Scripture: Psalm 90 Nigel Bunce

Psalm 90 is a dark meditation on God and human frailty.  But the psalmist’s cry for help resonates strongly with our situation amid today’s pandemic.

Familiar phrases in Psalm 90

Sometimes (I suspect oftentimes) we rattle through the day’s psalm without giving it much thought. In my Bible, Psalm 90 has the heading God’s eternity and human frailty. We can pick out some familiar phrases from both the psalm and today’s hymn, O God our help in ages past.  Verse 3 of the hymn echoes verse 4 of the psalm. “A thousand ages in thy sight are like an evening gone.”

Verse 10 might make us feel a bit smug. It begins, “The days of our life are seventy years, or perhaps eight, if we are strong …” Medical science has improved Canadian life expectancy to average eighty, not just seventy. Many of us have already exceeded the proverbial three score and ten. Most younger people can hope to get to fourscore.

But the verse concludes, “… they are soon gone and we fly away.” Those “thousand ages in thy sight” may be merely like yesterday evening to God. But for us, life is short. It can seem like a plant that flourishes in the morning but fades away by evening. Like the angel trumpets we have in our garden. Their beautiful white flowers open up in the morning, but do not last even a day.

A dark meditation

This is not the cuddly side of God. This psalm’s message is dark. “God is eternal, but we are ephemeral.” It reminds me of the messages of the prophets – Jeremiah, Ezekiel, Hosea … Our hymn focusses on the first part: “God is eternal.” OK; we can live with that. But the second part, our ephemeral, transient, nature is much less comforting. Dust to dust and ashes to ashes!

I appreciated this psalm better to remember that the psalms were written to be prayed corporately. I imagined the whole community saying or singing these words together at a time of hardship. Much, in fact, like the time we are living through now. In this time of pandemic. There seems to be no end to it. We are fearful about that “second wave”.

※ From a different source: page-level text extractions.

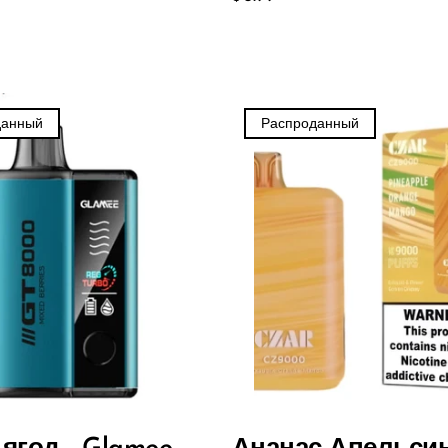
данный
Распроданный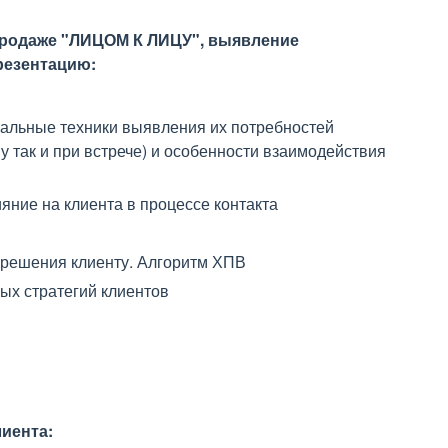
 продаже "ЛИЦОМ К ЛИЦУ", выявление
резентацию:
сальные техники выявления их потребностей
 так и при встрече) и особенности взаимодействия
яние на клиента в процессе контакта
 решения клиенту. Алгоритм ХПВ
ых стратегий клиентов
иента:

And we wonder whether this may be the time when we complete our tally of years and “soon fly away.” That’s why the last section of the psalm [vv 12-17] is a cry for help. Not just “ in ages past” but in the here and now. Richard Nyssa considers this “dark side of God” in an essay with that title. 

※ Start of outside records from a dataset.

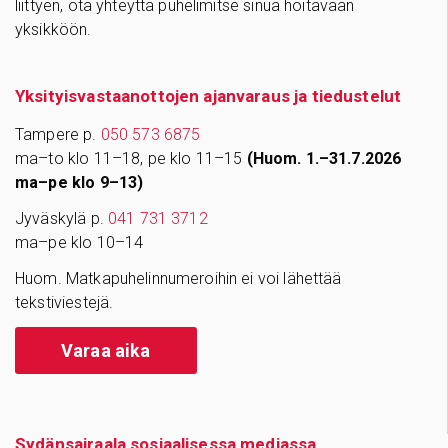
liittyen, ota yhteyttä puhelimitse sinua hoitavaan
yksikköön.
Yksityisvastaanottojen ajanvaraus ja tiedustelut
Tampere p.
050 573 6875
ma–to klo 11–18, pe klo 11–15
(Huom. 1.–31.7.2026
ma–pe klo 9–13)
Jyväskylä p.
041 731 3712
ma–pe klo 10–14
Huom. Matkapuhelinnumeroihin ei voi lähettää
tekstiviestejä.
Varaa aika
Sydänsairaala sosiaalisessa mediassa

The section begins, “So teach us to count our days that we may gain a wise heart.” It’s not a casual encouragement not to fritter away our time on earth. It’s a cry of desperation. I imagine that the psalm was written during a time of intense trouble. Perhaps during the Israelites’ exile in Babylon, or during a time of famine from drought or from swarms of locusts. Or, for that matter, a time of plague or pandemic.

Fear that we will be forgotten

The psalm continues. “Turn to us, O Lord! How long will this time of trouble go on for? Have compassion on your servants! Satisfy us in the morning with your steadfast love, so that we may rejoice and be glad all our days. Make us glad for as many days as you have afflicted us, and for as many years as we have seen evil. Let your work be manifest to your servants.”
Sounds familiar? You bet; right now, in these COVID-afflicted days! How long will it last? Let’s have some certainty for the future. Have compassion for us. Make everything right again, so that we can “return to normal! If you’re really there, now’s the time to show us!” 

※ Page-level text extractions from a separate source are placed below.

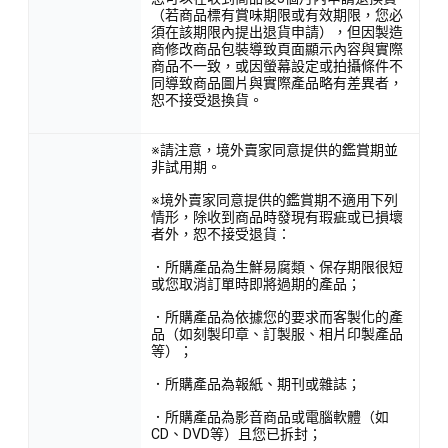
（若商品標有賞味期限或有效期限，您必
須在該期限內提出退貨申請），但因製造
商修改商品包裝導致頁面顯示內容與實際
商品不一致，或因螢幕設定或拍攝條件不
同導致商品圖片與實際產品略有差異者，
恕不接受退換貨。
※請注意，境外賣家同意提供的鑑賞期並
非試用期。
※境外賣家同意提供的鑑賞期不適用下列
情形，除收到商品時發現有瑕疵或已損壞
者外，恕不接受退貨：
．所購產品為生鮮易腐類、保存期限很短
或您取消訂單時即將過期的產品；
．所購產品為依據您的要求而客製化的產
品（如刻製印章、訂製服、相片印製產品
等）；
．所購產品為報紙、期刊或雜誌；
．所購產品為影音商品或電腦軟體（如
CD、DVD等）且您已拆封；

You don’t have to be religious, or to believe in God, to have thoughts like these. We can petition God all we like, but remember, God is the one who is everlasting. We just have our 70 or 80 or however many years, before we must fly away. And the worst of it is, as the hymn has it: “We fly forgotten, as a dream dies at the opening day.”

Surely, this is the great fear we all have about dying. Who will remember us? Pharaohs built giant pyramids so that people coming after them would not forget them. Artists and architects presumably hope that their work will live on after them.

In our small way, we do the same. Think of St. George’s cemetery. Its headstones and markers say, “Here lie the mortal remains of XXX, who lived from this date to that date. Remember them.” Or, “Please don’t forget them.”

Drawing comfort from this dark meditation

Richard Nyssa views the last verses of Psalm 90 as a forceful petition to God. It’s not begging, but a bold prayer. The author of the psalm hurls imperative after imperative at God. Petitioning takes the dark side of God seriously. In the Lord’s Prayer we ask, “Save us from the time of trial.” We petition God to teach, turn, have compassion, satisfy us, make us glad. God must favour us and prosper our work, even in this time of trial.

And that, I believe, is where we can draw comfort from the psalmist’s dark meditation on the nature of God. And on our own experience in these pandemic-ridden days. We cannot know how long this time of trial will last.

Nyssa says that God must teach us. I think that I’d say, “God must move us.” Move us to find the compassion the psalmist wrote about within ourselves. God’s work then becomes our work. Because then we can feel that our lives are worthwhile. To satisfy us and make us glad.

That maybe, after all is said and done, we can use our three score years and ten (or however many) to make the world a slightly better place. That’s “our hope for years to come.” And it’s the example I believe that Jesus gave us. Amen.